Si può sopravvivere all’orrore dell’olocausto per essere uccisa barbaramente, per motivi religiosi, nella libera e progressista Parigi del 2018?
La domanda sembra retorica, ma purtroppo non lo è!
Infatti Mireille Knoll, scampata all’età di 10 anni all’orrore dei rastrellamenti nazisti a Parigi durante la seconda guerra mondiale, è stata assassinata lo scorso venerdì con undici coltellate, da un giovane di 29 anni (suo vicino di casa) di religione musulmana che conosceva molto bene. Un delitto reso ancor più assurdo dal movente religioso. Ma cosa sta succedendo a Parigi e nelle sue periferie? Ma soprattutto questa nuova ondata di odia etnico e religioso è una questione circoscritta solo a Parigi o, invece, è una cosa che si sta espandendo per tutta l’Europa come una macchia di petrolio sull’acqua?
Purtroppo in questa Europa post-globalizzata venti di odio stanno alimentando sempre di più il fuoco della rabbia e della paura. Oggi nel nostro continente, che un tempo è stata la culla delle battaglie sociali e che si è costituito sull’uguaglianza fra i popoli, non è più assurdo definirsi “razzisti”. Al contrario, se fino a qualche anno fa ancora ci si vergognava a pensare che l’altro fosse diverso e inferiore, oggi si ammette, anche con un certo becero orgoglio, che essere “razzisti” alla fine è l’unico modo per sopravvivere in questa miscellanea di popoli e culture.
Oggi prevale l’orgoglio rozzo del “pensa prima e solo a te”, facendo diventare il tuo vicino di casa improvvisamente il nemico da cui ci si deve difendere. Così, da un giorno all’altro, Mireille Knoll, ebrea di 85 anni, vedova e malata di Parkinson, all’improvviso diviene il male assoluto che si deve eliminare fisicamente (e in maniera estremamente violenta) in un orgia di follia omicida, esasperata da un linguaggio di odio seminato in primis anche dai nostri politici.

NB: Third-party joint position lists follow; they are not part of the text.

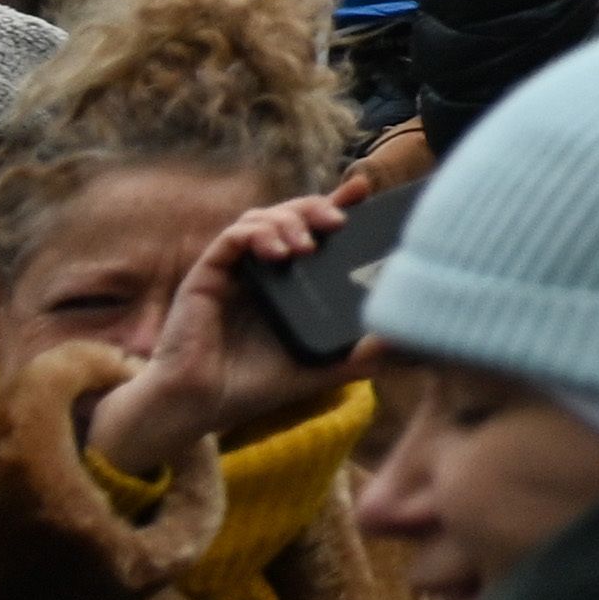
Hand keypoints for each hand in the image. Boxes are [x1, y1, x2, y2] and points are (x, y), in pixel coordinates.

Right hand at [81, 201, 349, 480]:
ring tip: (307, 245)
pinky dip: (256, 235)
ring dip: (289, 219)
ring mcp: (233, 271)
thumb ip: (356, 357)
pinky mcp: (205, 276)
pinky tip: (277, 253)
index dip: (337, 205)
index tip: (362, 191)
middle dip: (317, 205)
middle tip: (340, 219)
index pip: (314, 231)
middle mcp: (261, 270)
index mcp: (288, 283)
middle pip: (290, 214)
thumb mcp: (316, 369)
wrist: (196, 409)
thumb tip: (402, 341)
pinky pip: (231, 238)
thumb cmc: (250, 388)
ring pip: (261, 217)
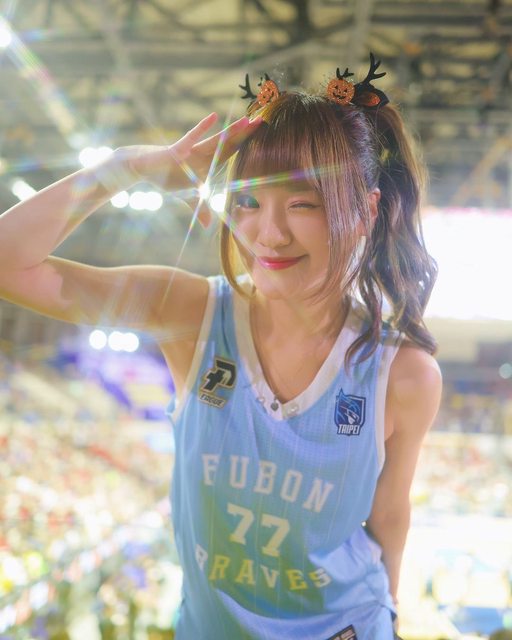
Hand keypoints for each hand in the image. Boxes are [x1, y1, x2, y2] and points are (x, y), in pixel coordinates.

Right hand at [119, 113, 261, 225]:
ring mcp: (191, 151)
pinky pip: (192, 138)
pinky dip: (202, 129)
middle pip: (229, 143)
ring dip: (232, 132)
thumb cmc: (166, 177)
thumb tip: (208, 226)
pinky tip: (213, 117)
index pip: (231, 153)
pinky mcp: (177, 150)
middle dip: (246, 134)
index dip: (246, 144)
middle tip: (264, 120)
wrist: (143, 167)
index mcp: (207, 163)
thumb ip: (199, 209)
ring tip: (248, 121)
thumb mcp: (186, 197)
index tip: (263, 136)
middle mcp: (203, 154)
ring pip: (216, 141)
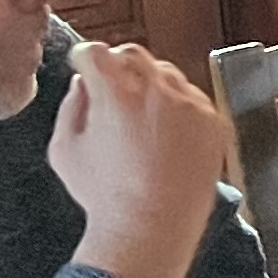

Ovviamente su questo efferato delitto le varie parti si stanno già spartendo i resti, come avvoltoi su una carcassa d’animale. Per cui da una parte l’opinione pubblica, razzista e populista, sta già gridando che il problema sono i musulmani e che bisogna cacciarli. Dall’altra la comunità ebraica, che sempre più dichiara di sentirsi minacciata, urla che la loro scelta di rifugiarsi in uno stato protetto e indipendente come Israele è più che giusta (anche se a discapito dei palestinesi), e infine i musulmani, che da parte loro, accusano gli europei di essere razzisti e di non volere una vera integrazione.
Un circolo vizioso che rischia solo di esasperare sempre di più il clima di paura e di violenza che serpeggia ormai in tutta Europa. Ma allora cosa si può fare? A mio avviso si deve ripartire da una cultura e da un linguaggio diverso, moderando i termini e iniziando a capire che i delitti vengono commessi a prescindere dalla nazionalità e dalla religione. Avviando politiche di inclusione nuove, che puntino a una maggiore scolarizzazione dei ragazzi (non solo quelli stranieri), perché uno dei grandi problemi del nuovo millennio è il ritorno di un certo analfabetismo, che non è solo pratico, ma anche e soprattutto funzionale. Bisogna ricominciare capire e conoscere l’altro, perché la cultura è l’unica vera arma per sconfiggere il male, perché abbiamo visto che pistole e intransigenza non hanno portato da nessuna parte.